Neues Rollenbild der Staatsanwälte

Reform der Strafprozessordnung: Abschaffung des Untersuchungsrichters, Staatsanwalt leitet das nunmehr einheitliche Vorverfahren.

APA PHOTO/HANS TECHT
Mit 01.01.2008 wird die 2004 beschlossene Reform der Strafprozessordnung (StPO) in Kraft treten. Kern der Reform ist die Neuordnung des Vorverfahrens, das nunmehr vom Staatsanwalt geleitet wird. Er wird das Ermittlungsverfahren leiten, begleiten und in Zusammenarbeit mit der Polizei durchführen. Mit der Abschaffung des Untersuchungsrichters werden Richter im Vorverfahren vorwiegend für den Rechtsschutz zuständig sein.

Die in der bisherigen Praxis dominante Stellung der Polizei bei kriminalpolizeilichen Ermittlungen wird eingeschränkt und einer effektiven rechtsstaatlichen Kontrolle unterworfen. So wird die Tätigkeit der Kriminalpolizei erstmals klar gesetzlich geregelt, alle Aufklärungs- und Verfolgungshandlungen sind künftig nach der StPO vorzunehmen und werden von der Staatsanwaltschaft begleitet.

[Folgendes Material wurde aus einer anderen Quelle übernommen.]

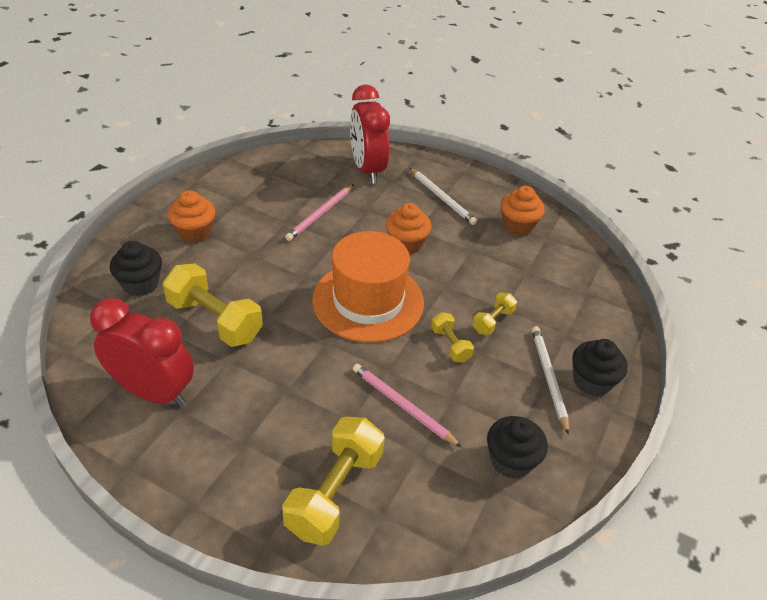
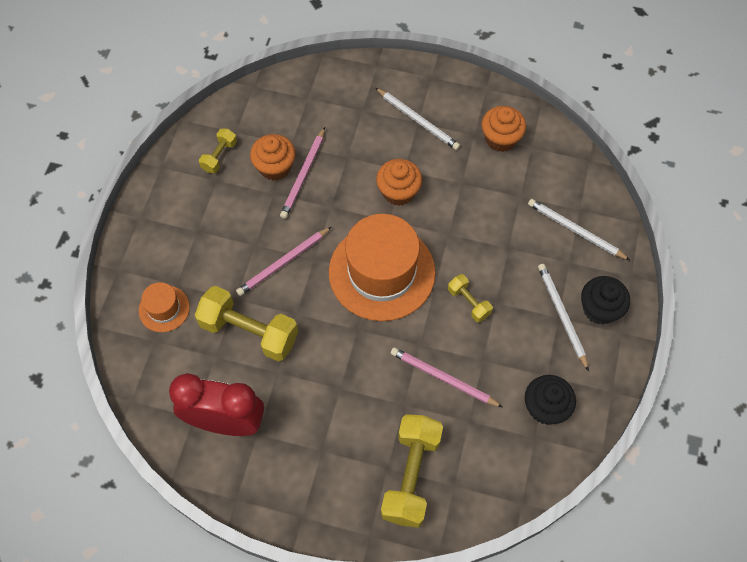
camera: 10 degrees left, 20 degrees up
black cupcake [110,241,162,296] -> orange hat [139,282,190,332]
orange cupcake [168,190,215,243] -> orange cupcake moved to [250,134,296,181]
red clock [350,85,390,184] -> none
yellow dumbbell [473,292,517,335] -> yellow dumbbell moved to [199,128,237,173]
none -> pink pencil [236,227,331,296]
none -> white pencil [528,199,630,260]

Die Reform soll auch mehr Transparenz bei Weisungen bringen. Die neue Regelung sieht vor, dass künftig alle Weisungen offengelegt werden – das heißt, dass künftig eine Ausfertigung der Weisung dem Gerichtsakt beigelegt werden muss. Ist ein Verfahren nicht gerichtsanhängig geworden, so wird über diese Weisung in einem jährlichen Bericht der Justizministerin an den Nationalrat zu berichten sein.

Justizministerin Maria Berger und der Präsident der Vereinigung der Österreichischen Staatsanwälte, Wolfgang Swoboda, zeigten sich in einer Aussendung des Justizministeriums sehr zufrieden mit den Neuerungen. Durch eine Vielzahl von Änderungen werde das Bild von Staatsanwältinnen und Staatsanwälten gestärkt und aufgewertet, erklärte Berger. Wolfgang Swoboda zeigte sich über die Aufwertung der Staatsanwaltschaft ebenfalls sehr erfreut und mit den erfolgreichen Budgetverhandlungen der Justizministerin sehr zufrieden. Im Rahmen des Doppelbudgets 2007/2008 wurde die Anzahl der Staatsanwälte um 127 auf 324 Staatsanwälte aufgestockt.